Anselmo Duarte merece essa homenagem. O Vertigo Pop está subindo no meu conceito diariamente, parabéns pelas escolhas de pauta.
Octavio, sua escrita é fascinante!

luis costa disse...

Nota 1.000!! É por especiais como esses, que esse blog se diferencia dos outros. Lembrança de um artista que muito pouca gente conhece da nova geração...
Parabéns ao Vertigo!

Anônimo disse...

Pelo que sei,era uma pessoa íntegra.De princípios e muito talentoso.Que ele esteja em paz! Parabéns por mais essa lembrança bonita.

rubens disse...

Parabéns e aplausos de pé, tanto ao Anselmo quanto a você Otávio, por nos fazer lembrar deste grande diretor. Num país que celebra artistas medíocres e que nunca da valor ao seu próprio passado, esta homenagem é um bem vindo alento aos que, como eu, já passaram dos 50 anos e ainda acreditam na nova geração de jovens.
O pagador de promessas é um dos melhores filmes que o Brasil já fez, mas por incrível que possa parecer, é praticamente desconhecido pelo público moderno.
Parabéns ao Vertigo pelo espaço dado a esse assunto.

Anônimo disse...

Não vi, nem em jornais, homenagem melhor e mais bonita que esta.Tantos artistas esquecidos...Palavras lindas que emocionam.

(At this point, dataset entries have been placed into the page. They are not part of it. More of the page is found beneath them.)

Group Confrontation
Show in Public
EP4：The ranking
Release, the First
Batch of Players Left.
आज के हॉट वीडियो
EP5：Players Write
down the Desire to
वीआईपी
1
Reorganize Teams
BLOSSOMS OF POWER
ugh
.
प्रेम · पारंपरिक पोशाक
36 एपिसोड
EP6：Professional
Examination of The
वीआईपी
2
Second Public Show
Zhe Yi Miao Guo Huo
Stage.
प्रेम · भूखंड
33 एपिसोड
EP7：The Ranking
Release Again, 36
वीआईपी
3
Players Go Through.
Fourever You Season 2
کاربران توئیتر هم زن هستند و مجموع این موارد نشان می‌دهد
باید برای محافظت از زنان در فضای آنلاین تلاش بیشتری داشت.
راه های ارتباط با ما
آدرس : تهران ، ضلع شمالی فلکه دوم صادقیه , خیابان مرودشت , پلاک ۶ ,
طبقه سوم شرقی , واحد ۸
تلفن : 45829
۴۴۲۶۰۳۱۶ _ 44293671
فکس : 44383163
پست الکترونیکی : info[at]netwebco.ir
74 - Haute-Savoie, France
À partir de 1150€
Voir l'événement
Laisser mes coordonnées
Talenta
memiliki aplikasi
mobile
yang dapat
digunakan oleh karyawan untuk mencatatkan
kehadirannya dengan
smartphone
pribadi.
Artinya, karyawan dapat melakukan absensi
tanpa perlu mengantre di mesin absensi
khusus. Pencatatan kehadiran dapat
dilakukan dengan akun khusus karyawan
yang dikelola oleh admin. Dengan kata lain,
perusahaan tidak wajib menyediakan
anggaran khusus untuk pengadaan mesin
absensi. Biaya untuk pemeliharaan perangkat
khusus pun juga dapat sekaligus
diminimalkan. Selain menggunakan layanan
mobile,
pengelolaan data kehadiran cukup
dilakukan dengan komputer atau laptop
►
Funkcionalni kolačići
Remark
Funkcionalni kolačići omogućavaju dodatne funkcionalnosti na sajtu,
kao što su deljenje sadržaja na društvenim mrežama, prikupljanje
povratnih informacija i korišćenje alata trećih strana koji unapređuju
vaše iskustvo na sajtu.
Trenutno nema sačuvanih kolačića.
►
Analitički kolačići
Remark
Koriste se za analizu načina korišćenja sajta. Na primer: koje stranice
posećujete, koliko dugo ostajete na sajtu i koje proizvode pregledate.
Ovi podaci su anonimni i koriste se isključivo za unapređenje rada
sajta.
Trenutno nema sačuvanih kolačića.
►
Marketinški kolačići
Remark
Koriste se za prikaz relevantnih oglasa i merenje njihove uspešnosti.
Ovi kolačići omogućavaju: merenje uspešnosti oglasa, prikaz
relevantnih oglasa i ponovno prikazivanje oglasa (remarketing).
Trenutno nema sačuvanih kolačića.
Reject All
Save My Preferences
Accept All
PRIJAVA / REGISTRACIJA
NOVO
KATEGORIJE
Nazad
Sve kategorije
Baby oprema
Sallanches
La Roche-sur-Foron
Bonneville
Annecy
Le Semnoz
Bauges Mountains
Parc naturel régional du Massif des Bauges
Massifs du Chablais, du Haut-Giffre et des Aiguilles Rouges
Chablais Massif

Parabéns,Octavio.Vc me parece ser muito novo(pela caricatura)mas tem uma profundidade de sentimentos que vão aflorando a cada linha que vc escreve.Desde o especial 007 venho te acompanhando.Você vai longe,meu rapaz!Tomara que algum "olheiro" te encontre.Fica com Deus!

tales rocha disse...

Garoto, você não deve ter mais de que 20 anos...como conhece Anselmo Duarte?? E consegue falar dele tão bem que é como se você estivesse lá!
Octavio, você tem alma de jornalista! Parabéns pela homenagem merecidíssima a este grande homem e grande profissional.
Dei uma olhada rápuda pelo blog e vi que você sempre faz especiais temáticos....mas não vi nenhum sobre Mazzaropi, vai a dica! Só você, com sua escrita fantástica e sua juventude, poderão passar para o público jovem quem foi esta personalidade! Eu li seu texto falando sobre o José Mojica e achei estupendo! Queria muito ver você resgatando Amácio Mazzaropi!

Octavio Caruso disse...

Olá Tales, muito obrigado pelos elogios.
Quanto a dúvida sobre minha idade, tenho 26 anos, mas com cara de 19...srrsrsr
Sua sugestão é muito boa, Mazzaropi é uma figura de extrema importância para o cinema brasileiro e em breve, se possível, irei escrever um especial sobre sua vida e obra.
Em nome do Vertigo Pop, agradeço sua atenção. Continue conosco!

renato disse...

Otávio, você tem só 26 anos? Já acompanho o blog a bastante tempo e achava que você tinha mais de 40. Parabéns!!!
Maravilhosa essa homenagem a um gênio esquecido....esse filme foi um dos melhores já feitos no Brasil e muita gente nunca viu. Ou então se lembram da minissérie da Globo que não faz nem sombra pra qualidade dessa obra.